Well, I am way behind on my blog entries… since the first one I submitted was only an introduction. The last 12 weeks, since I began my marathon training in earnest, have been extremely challenging. An April race… I somehow had visions of training in beautiful spring weather. What was I thinking? A slip on the ice in my driveway injured my back and I wasn’t able to run for about three weeks during December. So my training began slowly indoors on the treadmill. Did you know that the treadmill was originally invented as a torture for prison inmates? Heck, by now I almost enjoy the treadmills at Shipley where I can watch VH1 and listen to the top 20 music videos! On January 28 when the NWH Marathon Team gathered at Allen-Riddle, Carl Faust of Physical Therapy found out that I had been holding on during my runs on the treadmill. It gave Carl and a few others quite a laugh. Carl advised me to use my arms like I would during the race. He also told me that I should run with at least a 2.0 percent incline otherwise I would damage my hamstrings when I got out on the road. I am proud to report that I have completed a 10-mile on the treadmill with a variable incline and without holding on!

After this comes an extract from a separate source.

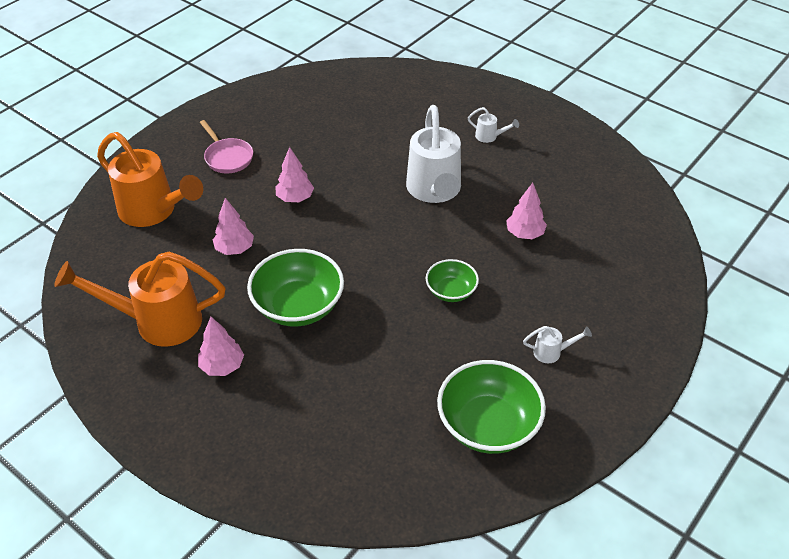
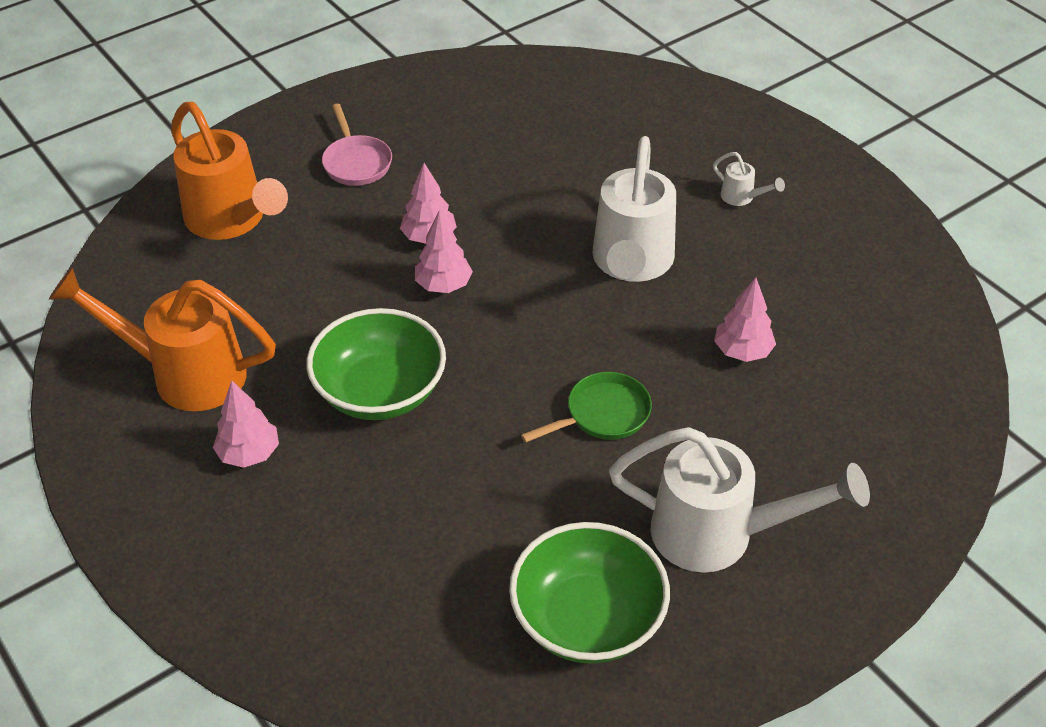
camera: 15 degrees right, 0 degrees up
pink tree [213,198,254,255] -> pink tree moved to [415,211,473,293]
green bowl [426,259,479,302] -> green pan [521,372,652,443]
white watering can [523,326,592,363] -> white watering can [609,427,870,573], size x2.43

My first outside long run did not happen until February 2. I ran from my house in Needham to the top of Heartbreak Hill and home again for 10 miles. It felt so great to complete that distance outside! I cannot describe the excitement I felt on that day. During this run I drank twenty ounces of water! This is disconcerting to me because it was February, cold and only 10 miles. What will I have to drink to 26 miles comfortably in much warmer temperatures?
You may realize that there are a series of four hills in Newton, beginning at the bridge over 128. These hills are not so steep as they are long and their location in the race beginning at about mile 16 is daunting to say the least. At the base of Heartbreak Hill is the “Young at Heart” statue featuring Johnny A. Kelley as a young man joining raised hands with an older version of himself. He started 61 Boston Marathons dating back to 1928 and lived to be the ripe age of 97! The statue was dedicated to Johnny in 1993 because the infamous hill was named Heartbreak after Johnny claimed it was at this point that he lost the race in 1936. Johnny served as Grand Marshall from 1995 until his death in 2004.
For my next long run I repeated Heartbreak Hill beginning at the Hospital with Marshall Falk who is also on the NWH team. Marshall is a seasoned athlete having played soccer in high school and college and still currently plays. Running is a new sport for Marshall, but compared to me he is not a beginner. I know I slowed him down but he helped me pick up my pace and gave me some great tips. On the down hills, Marshall taught me to throw my heels up and back and let the hill take me. I found this to be a great relief on my calf muscles after high mileage. He also reminded me to lift my knees high on the up hill to keep my stride long. Marshall has signed up for several shorter races as part of his training for Boston and he told me about the gifts like running gloves he has collected along the way. Marshall has even entered a 20-mile race on March 30! He said I could join him if I liked…I think not.
I am following a beginner’s running program and although I hope to be running a 20 miler on that weekend, my program advises to only “race” that distance once at the peak of your training. My goal for this race is simply to finish uninjured and preferably not embarrassingly slow. The race director Dave McGillivray starts the marathon after most of the runners have finished to make sure he is the last to cross the finish line. Let’s hope I don’t see him!
Fifteen and a half miles from home to Cleveland Circle and back is my longest run to date. I have Bob Page to thank for getting me out there that Saturday morning. I was very discouraged on Friday at work because I had planned to do my long run on Saturday and rain was in the weather forecast. The day before and after a long run is a day of rest. So I was wasting a glorious Friday and probably wouldn’t be able to run on Saturday! Bob used to be a runner himself and reminded me how pleasant running in a light rain could be. So I went along with my planned run and set out early Saturday. I was home before the torrential rains began! This run is the run that gave me the confidence that I might actually be able to complete this marathon as I felt I could run farther but after three hours and forty-five minutes I had run out of time. I need to get a whole lot faster if I don’t want to be running all day!